Find them with one ripgrep pass:

rg -nU 'class\s+(\w+)[^{]*\{[^}]*function\s+\1\s*\(' \
  components/ modules/ plugins/ libraries/

Rename them all to __construct. The fix is five minutes once you've found them. Finding them is the work.

Trap five: curly brace string access

Old extensions reached into strings with curly braces:

// Slug generator from an SEF extension
for ($i = 0; $i < strlen($title); $i++) {
    $char = $title{$i};
    // ...
}

Removed in PHP 7.4, hard error in 8.0. The site won't load. Replace with square brackets. Worth grepping every third-party library, not just the ones you suspect, because this pattern shows up in routers, language helpers, and image-resize utilities.

Trap six: the PHP 8.4 implicit-nullable trap waiting for late projects

You planned the migration for two weeks. It became four. In the meantime your hosting provider rolled the staging server from PHP 8.2 to 8.4. Now you see this in every other extension log:

// Deprecated in PHP 8.4
function load(string $key = null) { /* ... */ }

// Correct in 8.4 and up
function load(?string $key = null) { /* ... */ }

The change is documented in the implicitly nullable types RFC. It's a deprecation in 8.4 and a fatal in 9.0. It does not break the site today, but it fills logs during a launch window when you need clean output to read.

Warning

Pin your staging PHP version to the production target the day you start the audit. A mid-migration PHP point bump turns a known set of fixes into a moving target.

The audit that costs you nothing

Before you quote a Joomla 3 to 5 job, run PHPStan at level 0 against the entire components/, modules/, plugins/, and libraries/ tree. Then run Rector with the PHP_80, PHP_82, and PHP_84 sets in dry-run mode. The numbers it prints are your real scope.

Rough calibration from our last twelve Joomla migrations:

  • Under 50 issues across all third-party code: this is the weekend job your client expected.
  • 50 to 500 issues: budget one focused week.
  • 500 or more issues, or any abandoned commercial extension: budget three weeks and have the replace-or-fork conversation before you start.

The number you do not want to discover after the deposit is paid is the count of abandoned extensions. An extension whose developer stopped shipping in 2019 is not getting a Joomla 5 release. You either find a maintained replacement, fork it, or rebuild that feature on core Joomla 5. All three are real work that does not appear on the original quote.
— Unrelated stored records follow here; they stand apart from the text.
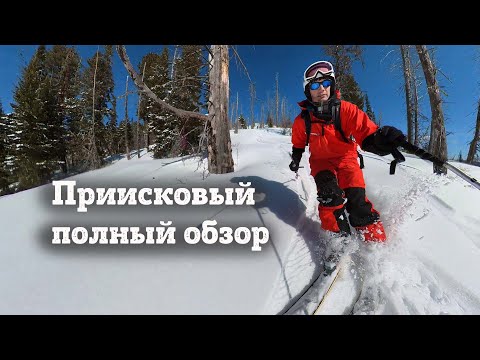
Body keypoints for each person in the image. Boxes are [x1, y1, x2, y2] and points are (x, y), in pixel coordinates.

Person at [289, 60, 405, 245]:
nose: (322, 89)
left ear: (332, 85)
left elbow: (366, 132)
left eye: (326, 83)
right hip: (321, 163)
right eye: (315, 85)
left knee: (357, 201)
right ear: (308, 91)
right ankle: (337, 241)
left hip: (347, 159)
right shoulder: (302, 120)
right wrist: (296, 157)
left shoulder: (346, 110)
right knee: (329, 197)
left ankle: (376, 243)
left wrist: (380, 139)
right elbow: (298, 141)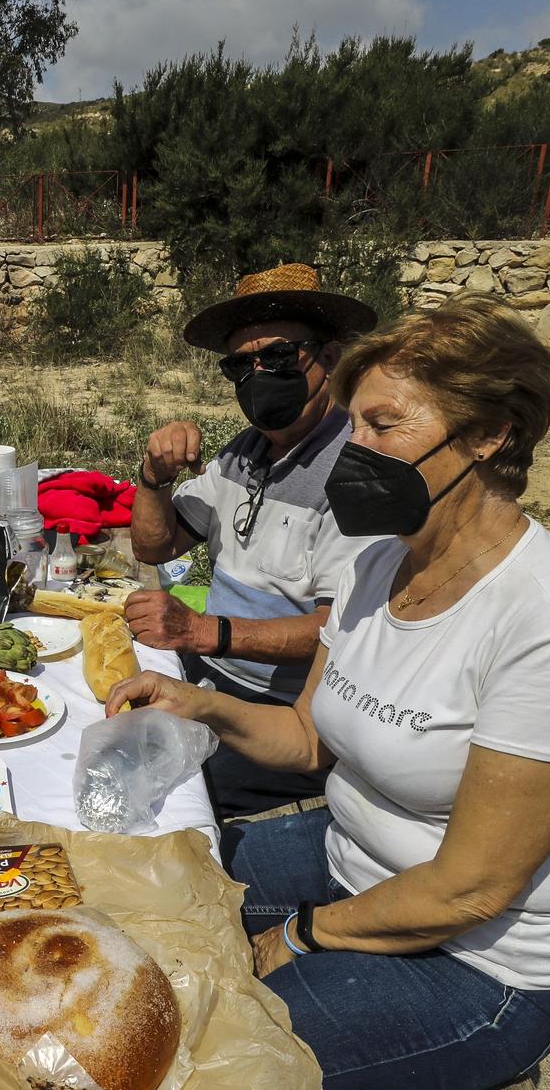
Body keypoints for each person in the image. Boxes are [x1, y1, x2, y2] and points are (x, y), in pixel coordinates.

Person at [107, 299, 550, 1090]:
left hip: (479, 964)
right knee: (132, 901)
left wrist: (298, 935)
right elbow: (305, 740)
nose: (353, 448)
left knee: (177, 1064)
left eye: (383, 425)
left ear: (488, 435)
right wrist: (197, 704)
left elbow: (467, 890)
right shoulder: (378, 565)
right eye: (354, 424)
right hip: (347, 855)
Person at [127, 262, 378, 820]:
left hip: (280, 712)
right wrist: (152, 477)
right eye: (241, 364)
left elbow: (339, 629)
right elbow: (155, 547)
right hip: (207, 672)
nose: (259, 374)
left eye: (280, 357)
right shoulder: (246, 451)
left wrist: (202, 630)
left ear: (330, 360)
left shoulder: (353, 478)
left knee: (149, 790)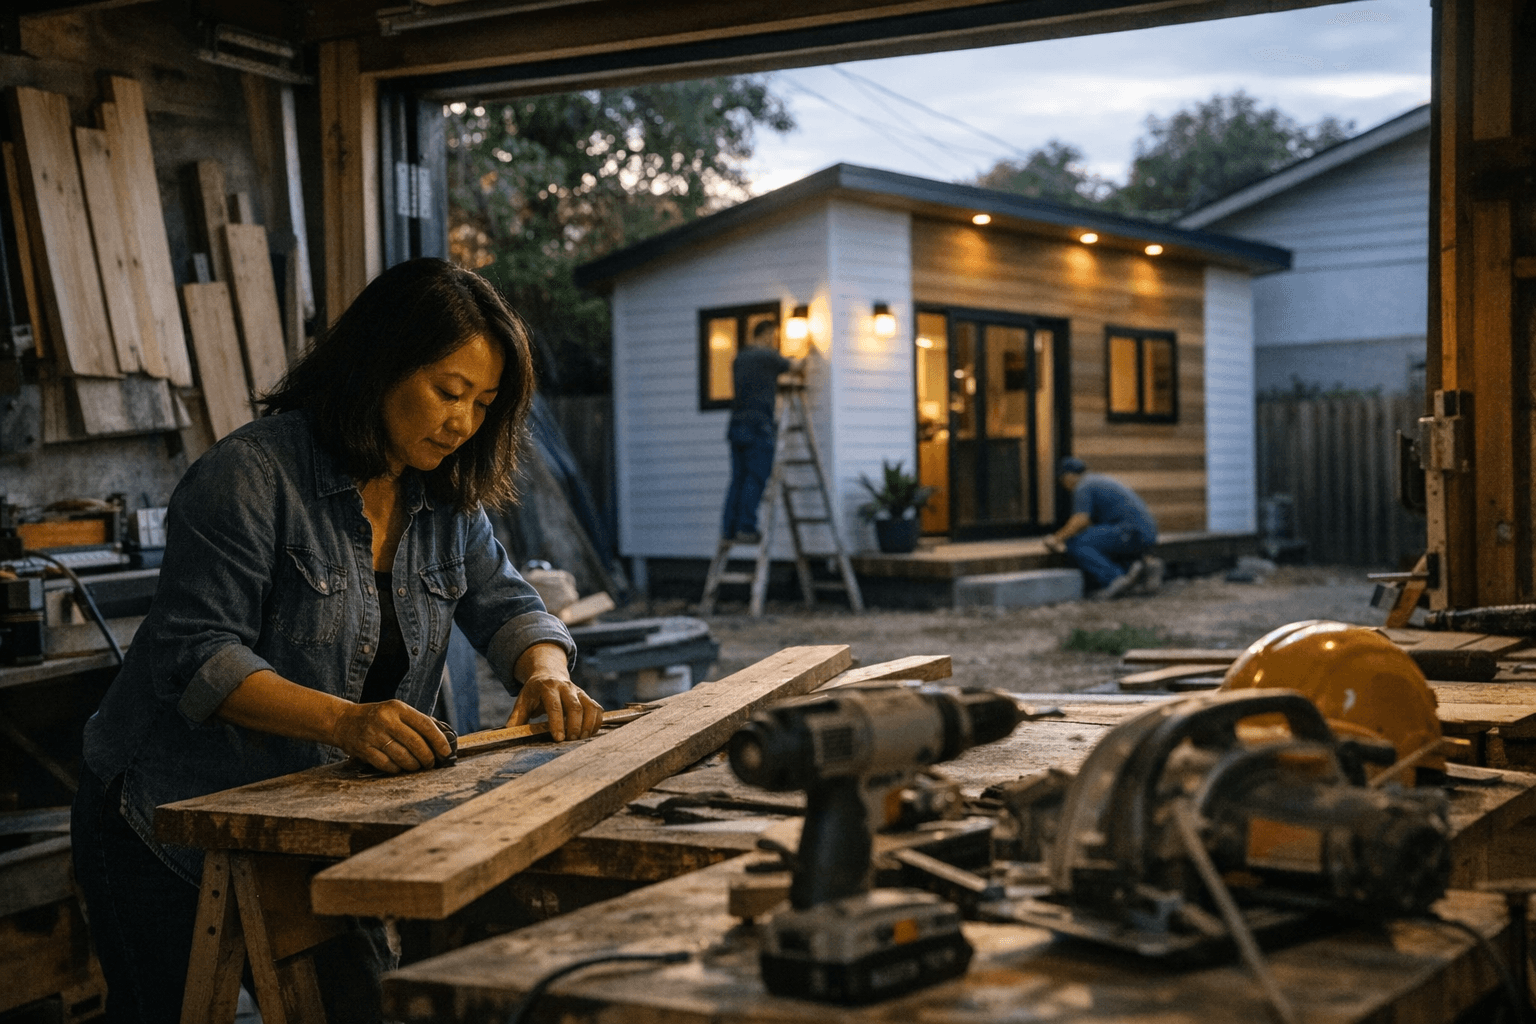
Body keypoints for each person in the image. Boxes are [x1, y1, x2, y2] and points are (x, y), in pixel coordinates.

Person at [70, 258, 605, 1023]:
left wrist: (546, 671)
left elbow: (508, 604)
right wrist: (346, 722)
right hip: (163, 818)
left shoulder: (446, 495)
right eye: (448, 392)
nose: (462, 422)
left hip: (306, 822)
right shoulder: (250, 476)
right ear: (378, 365)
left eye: (484, 403)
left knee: (357, 1007)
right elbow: (199, 655)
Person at [719, 318, 798, 544]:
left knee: (738, 478)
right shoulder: (767, 356)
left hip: (736, 425)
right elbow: (795, 367)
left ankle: (729, 529)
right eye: (774, 337)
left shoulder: (739, 358)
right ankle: (746, 527)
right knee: (756, 476)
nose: (775, 342)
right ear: (767, 334)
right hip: (758, 425)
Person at [1043, 456, 1163, 600]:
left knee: (1076, 543)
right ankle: (1144, 567)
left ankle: (1115, 579)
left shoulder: (1083, 486)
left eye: (1062, 480)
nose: (1063, 485)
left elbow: (1081, 520)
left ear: (1068, 476)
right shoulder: (1097, 480)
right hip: (1144, 532)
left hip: (1130, 531)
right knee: (1095, 540)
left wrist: (1056, 539)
The conversation that saves the project

When we ran a legacy migration for a Dutch publishing client on Joomla 3.10 last quarter, the field-guide audit above turned a quoted "ten days" into an honest twenty-two day estimate, with two of those days set aside for replacing a discontinued ACL extension. The client agreed to the longer number once they saw the PHPStan output. That conversation is much easier to have on Monday morning than on launch night.

If you do one thing today: run vendor/bin/rector process --dry-run --config rector-php82.php against your site's third-party extension folders. The summary at the bottom is your migration estimate, in hours.

Key takeaway

A Joomla 3 to 5 upgrade is a PHP 7 to 8 migration in disguise. Audit third-party code with PHPStan and Rector before you quote, not after.

FAQ

Can I jump straight from Joomla 3 to Joomla 5?

No. You migrate Joomla 3 to 4, then 4 to 5. Each hop has its own database changes and extension compatibility pass, and skipping the middle step is not supported.

What PHP version should I target on the new server?

PHP 8.2 is the safest production target for Joomla 5 today. 8.1 is the floor. 8.4 still trips third-party extensions on implicit-nullable parameters.

How do I scope an extension audit before I quote?

Run PHPStan at level 0 and Rector with the PHP_80, PHP_82, and PHP_84 sets in dry-run mode against components, modules, plugins, and libraries. The issue count is your scope in hours.

What if a commercial extension has been abandoned?

Find a maintained replacement, fork the original and patch it forward, or rebuild the feature on core Joomla 5. All three belong on the quote before work starts.